All four checks are enforced by the PEP at derived envelope creation time. An envelope that fails any check is rejected. An agent that attempts to issue a derived envelope broader than its parent receives an error. The failure mode is denial, not pass-through.

The PEP at the receiving end also verifies the full chain. It does not trust that the sending agent produced a valid chain. It verifies the chain itself, checking signatures and narrowing semantics end to end before authorizing any action. This means the invariant is enforced at both issuance and consumption, with no gap between them.

What This Buys You

The practical benefit of enforcing this invariant is auditability with provenance. When an action is taken in a multi-agent workflow, you can answer a question that most agent systems cannot answer: what human authority was this action ultimately derived from, and is the action within the scope of that authority?

This matters for compliance. Regulators asking about autonomous agent decisions want to know that the decisions were bounded by human authorization. A cryptographic delegation chain with monotonic narrowing is the artifact that proves it. "The agent was within its authorized scope" is a verifiable claim when the chain exists; it is an assertion that cannot be audited when the chain does not.
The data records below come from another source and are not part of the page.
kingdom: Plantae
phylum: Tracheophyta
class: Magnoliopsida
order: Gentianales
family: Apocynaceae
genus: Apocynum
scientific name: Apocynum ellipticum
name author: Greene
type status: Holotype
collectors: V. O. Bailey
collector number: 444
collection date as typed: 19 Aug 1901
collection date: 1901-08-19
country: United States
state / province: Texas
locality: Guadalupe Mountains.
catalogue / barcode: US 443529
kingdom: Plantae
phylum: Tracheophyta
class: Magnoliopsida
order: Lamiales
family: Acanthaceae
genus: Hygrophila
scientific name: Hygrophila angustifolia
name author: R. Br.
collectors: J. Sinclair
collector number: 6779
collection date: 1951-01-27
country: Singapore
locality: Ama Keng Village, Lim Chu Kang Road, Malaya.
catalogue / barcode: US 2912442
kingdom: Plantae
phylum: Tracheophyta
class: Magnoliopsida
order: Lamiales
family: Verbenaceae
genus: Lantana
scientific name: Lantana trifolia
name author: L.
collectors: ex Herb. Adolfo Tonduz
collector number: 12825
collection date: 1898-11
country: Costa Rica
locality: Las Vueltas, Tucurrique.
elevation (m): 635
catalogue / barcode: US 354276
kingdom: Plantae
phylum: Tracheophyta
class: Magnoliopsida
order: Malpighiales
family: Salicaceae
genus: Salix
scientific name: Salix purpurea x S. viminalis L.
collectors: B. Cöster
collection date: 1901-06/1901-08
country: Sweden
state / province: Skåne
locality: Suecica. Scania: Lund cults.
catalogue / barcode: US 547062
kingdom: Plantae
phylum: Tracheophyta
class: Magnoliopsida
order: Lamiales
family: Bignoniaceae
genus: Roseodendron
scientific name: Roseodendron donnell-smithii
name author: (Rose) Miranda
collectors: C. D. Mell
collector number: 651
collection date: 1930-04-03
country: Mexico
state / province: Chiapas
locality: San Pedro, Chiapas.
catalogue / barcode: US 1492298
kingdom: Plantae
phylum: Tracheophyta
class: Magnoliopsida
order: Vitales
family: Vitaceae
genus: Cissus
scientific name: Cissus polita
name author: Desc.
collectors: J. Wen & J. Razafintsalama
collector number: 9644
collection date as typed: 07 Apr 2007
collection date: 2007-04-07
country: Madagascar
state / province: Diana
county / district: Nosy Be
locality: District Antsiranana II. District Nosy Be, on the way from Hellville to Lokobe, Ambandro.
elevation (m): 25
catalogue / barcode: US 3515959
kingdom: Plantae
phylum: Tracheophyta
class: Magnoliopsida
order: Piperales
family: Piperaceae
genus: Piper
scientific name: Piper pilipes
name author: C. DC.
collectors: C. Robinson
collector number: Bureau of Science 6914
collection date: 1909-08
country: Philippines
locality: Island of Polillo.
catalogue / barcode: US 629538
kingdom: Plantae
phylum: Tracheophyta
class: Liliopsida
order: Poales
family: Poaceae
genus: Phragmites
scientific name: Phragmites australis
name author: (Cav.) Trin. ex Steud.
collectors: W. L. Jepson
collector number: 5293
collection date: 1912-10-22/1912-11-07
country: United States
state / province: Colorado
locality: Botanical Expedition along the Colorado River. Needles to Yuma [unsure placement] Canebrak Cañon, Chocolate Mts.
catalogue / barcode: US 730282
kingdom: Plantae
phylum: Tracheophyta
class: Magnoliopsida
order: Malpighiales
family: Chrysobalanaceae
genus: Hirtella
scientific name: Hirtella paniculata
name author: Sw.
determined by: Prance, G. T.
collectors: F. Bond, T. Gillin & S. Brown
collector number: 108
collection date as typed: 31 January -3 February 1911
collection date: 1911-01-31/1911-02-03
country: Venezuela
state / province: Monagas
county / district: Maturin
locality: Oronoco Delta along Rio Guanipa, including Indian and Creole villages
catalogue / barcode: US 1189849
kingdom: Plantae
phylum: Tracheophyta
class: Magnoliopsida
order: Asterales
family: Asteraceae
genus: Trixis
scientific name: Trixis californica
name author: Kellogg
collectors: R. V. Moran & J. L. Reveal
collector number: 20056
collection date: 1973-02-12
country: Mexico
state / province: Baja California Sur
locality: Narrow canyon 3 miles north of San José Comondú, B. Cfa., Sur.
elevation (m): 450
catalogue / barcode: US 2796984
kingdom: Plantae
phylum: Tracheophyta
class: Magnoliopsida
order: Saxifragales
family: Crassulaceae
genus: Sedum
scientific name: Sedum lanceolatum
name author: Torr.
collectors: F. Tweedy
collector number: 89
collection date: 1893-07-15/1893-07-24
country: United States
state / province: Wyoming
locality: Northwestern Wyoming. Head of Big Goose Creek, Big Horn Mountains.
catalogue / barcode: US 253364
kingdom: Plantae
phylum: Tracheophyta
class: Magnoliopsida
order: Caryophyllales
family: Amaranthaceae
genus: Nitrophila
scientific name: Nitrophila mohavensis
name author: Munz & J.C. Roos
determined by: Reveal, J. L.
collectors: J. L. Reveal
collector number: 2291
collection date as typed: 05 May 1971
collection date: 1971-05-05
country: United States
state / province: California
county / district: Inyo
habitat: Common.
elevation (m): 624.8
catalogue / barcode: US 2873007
It also matters for incident response. When an agent does something unexpected, the first question is whether it was authorized to. With a delegation chain, you can answer that question deterministically. Without one, you are reconstructing authorization from logs and configuration that was never designed to answer that question.

Authority that only shrinks is not a limitation on what agent systems can do. It is the property that makes them auditable, governable, and safe to deploy in contexts where the consequences of unauthorized actions are real.